WORK INSTRUCTIONS ▸ Note each line of the entries that includes "frais". Then copy those lines.

Saved entries:
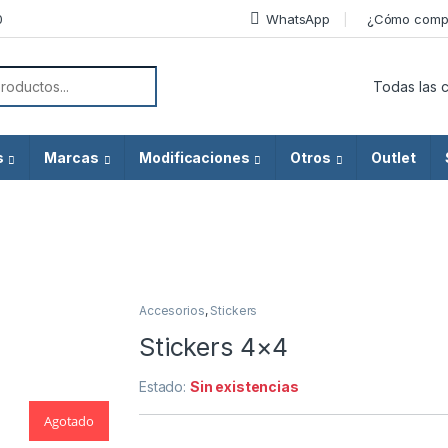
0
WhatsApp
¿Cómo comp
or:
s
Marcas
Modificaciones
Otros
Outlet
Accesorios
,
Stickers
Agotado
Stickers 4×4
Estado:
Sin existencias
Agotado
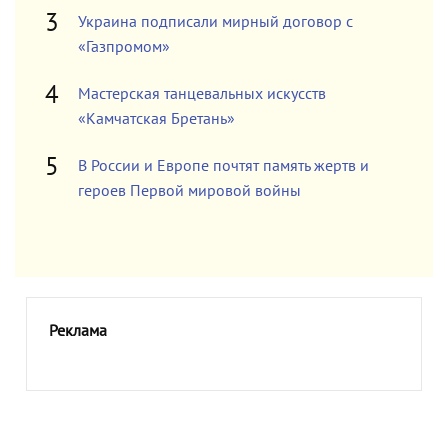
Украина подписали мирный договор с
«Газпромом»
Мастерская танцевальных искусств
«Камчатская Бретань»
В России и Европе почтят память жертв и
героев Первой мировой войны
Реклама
---
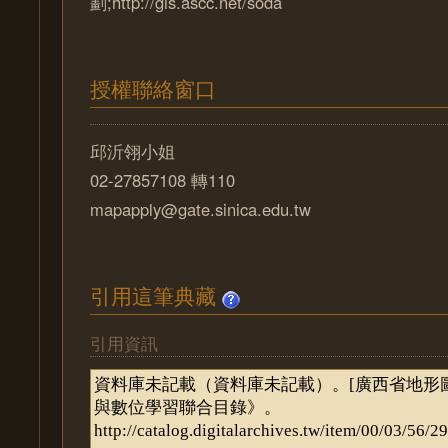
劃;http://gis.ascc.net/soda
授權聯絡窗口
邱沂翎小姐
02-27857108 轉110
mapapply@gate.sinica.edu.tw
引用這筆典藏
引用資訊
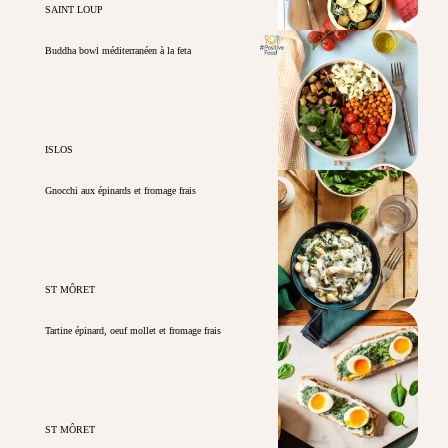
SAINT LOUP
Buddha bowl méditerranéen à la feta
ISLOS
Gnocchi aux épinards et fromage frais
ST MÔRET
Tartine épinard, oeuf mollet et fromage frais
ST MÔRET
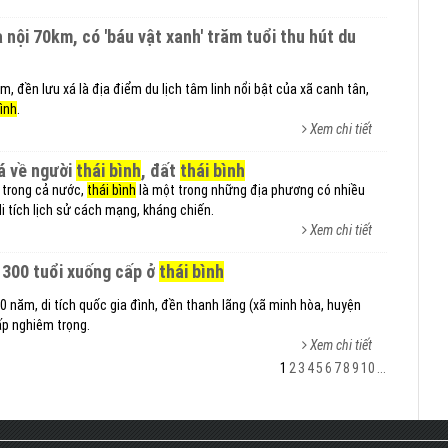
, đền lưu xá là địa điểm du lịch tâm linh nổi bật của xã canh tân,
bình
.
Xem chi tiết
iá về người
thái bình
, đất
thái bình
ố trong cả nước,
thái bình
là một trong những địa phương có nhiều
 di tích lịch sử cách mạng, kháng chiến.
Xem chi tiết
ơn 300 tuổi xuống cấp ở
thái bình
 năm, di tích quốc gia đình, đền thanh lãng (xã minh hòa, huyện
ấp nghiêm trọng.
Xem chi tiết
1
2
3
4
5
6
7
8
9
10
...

ANSWER BOX ▸
Gnocchi aux épinards et fromage frais
Tartine épinard, oeuf mollet et fromage frais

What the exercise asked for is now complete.